## EXERCISE DETAILS
Where a line in the records below includes "more", pull that line out.

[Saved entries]
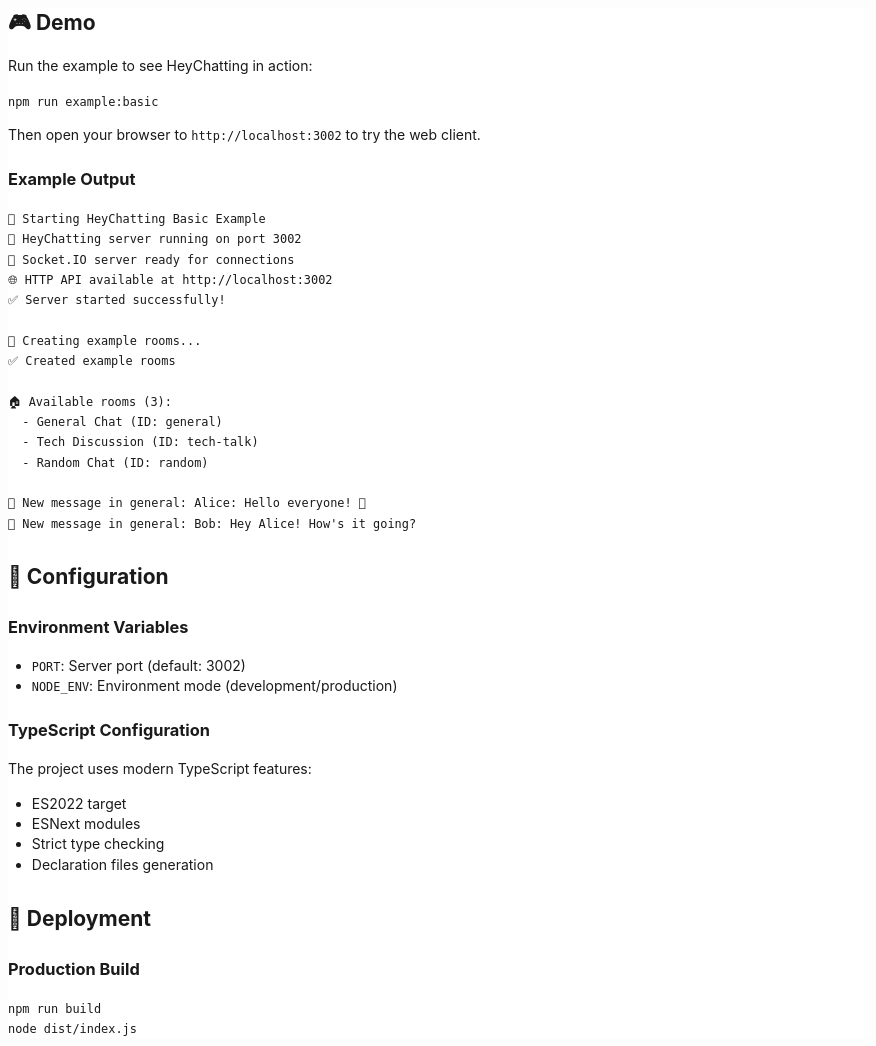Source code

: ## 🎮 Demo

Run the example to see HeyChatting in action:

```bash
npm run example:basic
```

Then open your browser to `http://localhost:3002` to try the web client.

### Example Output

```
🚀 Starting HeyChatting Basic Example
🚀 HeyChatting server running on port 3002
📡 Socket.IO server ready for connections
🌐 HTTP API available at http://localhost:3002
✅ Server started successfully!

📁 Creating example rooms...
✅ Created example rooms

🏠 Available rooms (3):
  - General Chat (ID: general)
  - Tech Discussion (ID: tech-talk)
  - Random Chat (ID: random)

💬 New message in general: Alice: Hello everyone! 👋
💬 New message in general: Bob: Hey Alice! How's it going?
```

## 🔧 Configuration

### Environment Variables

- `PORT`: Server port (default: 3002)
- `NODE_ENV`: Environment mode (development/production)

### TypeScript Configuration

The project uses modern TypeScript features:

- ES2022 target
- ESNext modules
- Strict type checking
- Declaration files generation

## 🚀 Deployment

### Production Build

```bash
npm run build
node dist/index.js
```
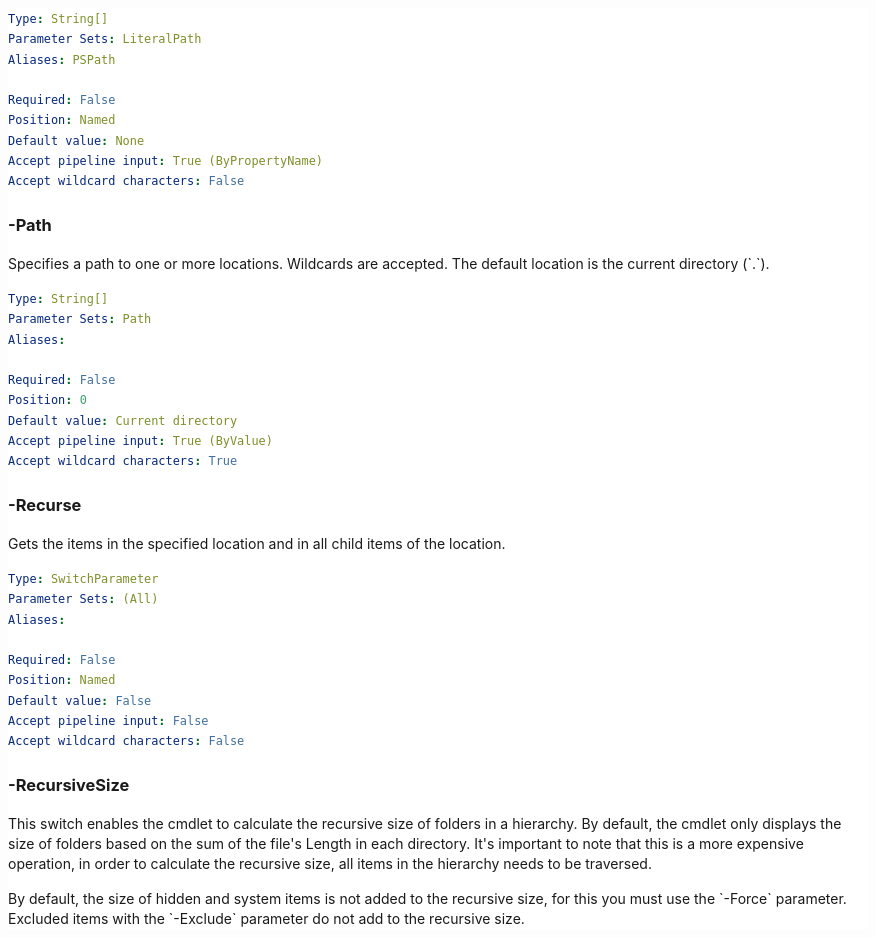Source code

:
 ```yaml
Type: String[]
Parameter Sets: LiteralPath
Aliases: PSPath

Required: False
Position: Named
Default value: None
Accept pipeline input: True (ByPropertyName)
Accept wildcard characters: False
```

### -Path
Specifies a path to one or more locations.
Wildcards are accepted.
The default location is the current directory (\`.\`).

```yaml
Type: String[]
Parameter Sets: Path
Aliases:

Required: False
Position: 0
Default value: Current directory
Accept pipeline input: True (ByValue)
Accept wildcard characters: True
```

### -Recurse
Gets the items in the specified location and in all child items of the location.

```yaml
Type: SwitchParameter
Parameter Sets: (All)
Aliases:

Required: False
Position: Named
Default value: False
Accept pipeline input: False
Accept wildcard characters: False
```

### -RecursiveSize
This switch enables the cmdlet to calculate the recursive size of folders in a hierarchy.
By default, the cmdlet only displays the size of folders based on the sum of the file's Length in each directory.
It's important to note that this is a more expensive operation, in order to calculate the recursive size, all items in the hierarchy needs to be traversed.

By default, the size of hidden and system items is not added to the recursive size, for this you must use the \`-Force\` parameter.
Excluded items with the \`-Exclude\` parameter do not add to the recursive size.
--
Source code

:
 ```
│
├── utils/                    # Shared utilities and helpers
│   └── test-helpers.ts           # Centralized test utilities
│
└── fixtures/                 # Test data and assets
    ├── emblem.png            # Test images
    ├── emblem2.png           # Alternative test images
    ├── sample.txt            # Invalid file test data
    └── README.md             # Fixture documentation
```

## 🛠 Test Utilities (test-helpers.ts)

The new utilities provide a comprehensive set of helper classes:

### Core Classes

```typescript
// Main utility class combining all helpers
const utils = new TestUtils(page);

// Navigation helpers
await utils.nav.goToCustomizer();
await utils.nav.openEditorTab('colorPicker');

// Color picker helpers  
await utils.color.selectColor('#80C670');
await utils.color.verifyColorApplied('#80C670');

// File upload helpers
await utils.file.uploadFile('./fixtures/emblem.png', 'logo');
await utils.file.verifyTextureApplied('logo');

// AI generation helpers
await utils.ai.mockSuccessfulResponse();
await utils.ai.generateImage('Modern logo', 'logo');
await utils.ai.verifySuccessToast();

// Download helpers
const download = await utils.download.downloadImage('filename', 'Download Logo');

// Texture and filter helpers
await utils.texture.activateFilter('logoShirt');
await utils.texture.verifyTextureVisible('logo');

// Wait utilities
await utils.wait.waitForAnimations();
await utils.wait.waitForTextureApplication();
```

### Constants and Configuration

## EXERCISE OUTPUT
Specifies a path to one or more locations.
It's important to note that this is a more expensive operation, in order to calculate the recursive size, all items in the hierarchy needs to be traversed.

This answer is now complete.